§ **The problem**: Write out every line of the records again, replacing "KALCIT" with "CALCITE" and keeping everything else the same.

[Entries taken from a collection]
------------
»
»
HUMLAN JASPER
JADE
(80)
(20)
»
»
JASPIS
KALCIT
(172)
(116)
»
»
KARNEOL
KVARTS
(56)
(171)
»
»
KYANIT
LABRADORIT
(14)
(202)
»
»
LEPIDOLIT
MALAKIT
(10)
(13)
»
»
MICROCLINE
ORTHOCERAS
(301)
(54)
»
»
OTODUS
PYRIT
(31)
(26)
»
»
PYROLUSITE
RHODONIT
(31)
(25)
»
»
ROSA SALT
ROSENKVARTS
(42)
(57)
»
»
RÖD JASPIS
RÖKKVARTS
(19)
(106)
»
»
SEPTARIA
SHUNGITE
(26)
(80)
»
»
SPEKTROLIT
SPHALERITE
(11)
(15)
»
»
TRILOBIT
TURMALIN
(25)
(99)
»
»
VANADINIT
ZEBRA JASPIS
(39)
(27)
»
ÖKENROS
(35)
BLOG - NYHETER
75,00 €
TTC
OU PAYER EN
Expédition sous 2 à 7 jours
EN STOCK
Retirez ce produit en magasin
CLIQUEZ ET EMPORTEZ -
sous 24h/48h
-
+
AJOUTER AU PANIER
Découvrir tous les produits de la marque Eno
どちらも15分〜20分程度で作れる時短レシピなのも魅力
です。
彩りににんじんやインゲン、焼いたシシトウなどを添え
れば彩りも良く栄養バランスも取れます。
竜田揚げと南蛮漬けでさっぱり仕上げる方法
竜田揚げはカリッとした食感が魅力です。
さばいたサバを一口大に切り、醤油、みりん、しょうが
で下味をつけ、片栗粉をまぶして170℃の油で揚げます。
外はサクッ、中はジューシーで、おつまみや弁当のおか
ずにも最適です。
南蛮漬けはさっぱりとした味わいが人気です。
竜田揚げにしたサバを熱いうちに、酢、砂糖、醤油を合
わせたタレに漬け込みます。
------------
§ **Result for this task**:
»
»
HUMLAN JASPER
JADE
(80)
(20)
»
»
JASPIS
CALCITE
(172)
(116)
»
»
KARNEOL
KVARTS
(56)
(171)
»
»
KYANIT
LABRADORIT
(14)
(202)
»
»
LEPIDOLIT
MALAKIT
(10)
(13)
»
»
MICROCLINE
ORTHOCERAS
(301)
(54)
»
»
OTODUS
PYRIT
(31)
(26)
»
»
PYROLUSITE
RHODONIT
(31)
(25)
»
»
ROSA SALT
ROSENKVARTS
(42)
(57)
»
»
RÖD JASPIS
RÖKKVARTS
(19)
(106)
»
»
SEPTARIA
SHUNGITE
(26)
(80)
»
»
SPEKTROLIT
SPHALERITE
(11)
(15)
»
»
TRILOBIT
TURMALIN
(25)
(99)
»
»
VANADINIT
ZEBRA JASPIS
(39)
(27)
»
ÖKENROS
(35)
BLOG - NYHETER
75,00 €
TTC
OU PAYER EN
Expédition sous 2 à 7 jours
EN STOCK
Retirez ce produit en magasin
CLIQUEZ ET EMPORTEZ -
sous 24h/48h
-
+
AJOUTER AU PANIER
Découvrir tous les produits de la marque Eno
どちらも15分〜20分程度で作れる時短レシピなのも魅力
です。
彩りににんじんやインゲン、焼いたシシトウなどを添え
れば彩りも良く栄養バランスも取れます。
竜田揚げと南蛮漬けでさっぱり仕上げる方法
竜田揚げはカリッとした食感が魅力です。
さばいたサバを一口大に切り、醤油、みりん、しょうが
で下味をつけ、片栗粉をまぶして170℃の油で揚げます。
外はサクッ、中はジューシーで、おつまみや弁当のおか
ずにも最適です。
南蛮漬けはさっぱりとした味わいが人気です。
竜田揚げにしたサバを熱いうちに、酢、砂糖、醤油を合
わせたタレに漬け込みます。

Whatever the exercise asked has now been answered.